One HashiCorp open source competitor claims to have already benefited from the HashiCorp licensing change.

"Since that happened, we had our best month of new customers ever in response -- all of our metrics are elevated, like 10 times our social media engagement overnight," said Joe Duffy, founder and CEO of infrastructure-as-code vendor Pulumi.

HashiCorp's license change has also prompted prospective customers to question any vendor's ultimate commitment to open source, but Duffy said Pulumi has taken a thoughtful approach to what it commercializes as part of its business model, which will keep it sustainable.

HashiCorp also isn't alone in rethinking open source among IT vendors this year: Red Hat changed how its upstream code is made available, and Docker has shifted away from purely open source security scanning tools in favor of its new Docker Scout commercial product.

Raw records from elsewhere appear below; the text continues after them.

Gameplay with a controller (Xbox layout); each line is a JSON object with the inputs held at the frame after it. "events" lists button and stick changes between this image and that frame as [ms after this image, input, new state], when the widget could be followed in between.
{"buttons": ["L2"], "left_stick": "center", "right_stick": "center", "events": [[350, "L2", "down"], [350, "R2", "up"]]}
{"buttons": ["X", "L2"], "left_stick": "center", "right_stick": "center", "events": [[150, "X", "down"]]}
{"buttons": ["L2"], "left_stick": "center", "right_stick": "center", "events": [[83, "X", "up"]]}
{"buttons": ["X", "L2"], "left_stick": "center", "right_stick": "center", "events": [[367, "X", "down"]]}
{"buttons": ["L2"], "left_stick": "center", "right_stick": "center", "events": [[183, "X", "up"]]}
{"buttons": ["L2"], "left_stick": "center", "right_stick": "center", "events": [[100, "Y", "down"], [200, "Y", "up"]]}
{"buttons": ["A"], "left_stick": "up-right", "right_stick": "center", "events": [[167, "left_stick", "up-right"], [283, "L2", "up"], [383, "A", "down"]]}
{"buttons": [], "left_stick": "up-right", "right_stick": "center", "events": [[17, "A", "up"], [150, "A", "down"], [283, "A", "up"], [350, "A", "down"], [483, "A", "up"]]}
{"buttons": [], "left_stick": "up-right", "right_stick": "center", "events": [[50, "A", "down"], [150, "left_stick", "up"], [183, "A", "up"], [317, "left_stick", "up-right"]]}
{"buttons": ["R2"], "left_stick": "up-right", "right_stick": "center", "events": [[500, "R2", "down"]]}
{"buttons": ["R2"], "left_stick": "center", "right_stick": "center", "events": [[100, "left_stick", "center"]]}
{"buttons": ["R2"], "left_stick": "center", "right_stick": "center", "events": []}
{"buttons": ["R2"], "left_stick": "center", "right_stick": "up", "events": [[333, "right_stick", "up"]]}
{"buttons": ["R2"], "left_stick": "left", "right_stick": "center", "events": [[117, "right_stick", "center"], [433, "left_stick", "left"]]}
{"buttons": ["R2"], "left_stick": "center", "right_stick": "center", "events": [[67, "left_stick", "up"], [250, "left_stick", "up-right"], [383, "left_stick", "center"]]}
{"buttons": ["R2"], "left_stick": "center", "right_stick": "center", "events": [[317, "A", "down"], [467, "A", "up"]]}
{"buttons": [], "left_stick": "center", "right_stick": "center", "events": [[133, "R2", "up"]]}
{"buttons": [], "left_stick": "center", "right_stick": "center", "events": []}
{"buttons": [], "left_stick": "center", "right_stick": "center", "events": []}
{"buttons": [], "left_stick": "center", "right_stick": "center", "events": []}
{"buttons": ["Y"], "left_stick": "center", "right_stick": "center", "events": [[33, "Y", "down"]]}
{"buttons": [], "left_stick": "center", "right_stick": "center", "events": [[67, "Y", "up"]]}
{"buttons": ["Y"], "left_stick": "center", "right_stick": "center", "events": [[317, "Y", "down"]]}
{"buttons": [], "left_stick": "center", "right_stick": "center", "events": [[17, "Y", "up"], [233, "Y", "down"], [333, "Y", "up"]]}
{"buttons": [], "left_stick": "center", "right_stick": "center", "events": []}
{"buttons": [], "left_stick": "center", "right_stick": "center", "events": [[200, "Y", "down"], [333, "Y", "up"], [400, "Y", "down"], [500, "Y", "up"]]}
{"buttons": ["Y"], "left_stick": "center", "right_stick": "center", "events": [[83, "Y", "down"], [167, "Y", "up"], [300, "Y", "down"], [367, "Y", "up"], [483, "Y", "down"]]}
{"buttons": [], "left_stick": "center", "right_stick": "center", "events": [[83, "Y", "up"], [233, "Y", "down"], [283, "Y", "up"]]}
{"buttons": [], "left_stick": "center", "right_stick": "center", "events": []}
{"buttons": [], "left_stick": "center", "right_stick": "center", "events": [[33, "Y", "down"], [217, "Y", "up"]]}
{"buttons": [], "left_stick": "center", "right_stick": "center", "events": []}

Larry Carvalho, independent analyst, Robust CloudLarry Carvalho

But HashiCorp is in a different competitive position than those vendors, especially in infrastructure as code, where the Crossplane open source project has also begun to win Terraform converts, said Larry Carvalho, an independent analyst at Robust Cloud.

"The whole momentum for the last 10 years [in infrastructure as code] has been all open source," he said. "I don't see [Terraform Community Edition] winning customers' attention at this time just because they're still putting new feature sets out there."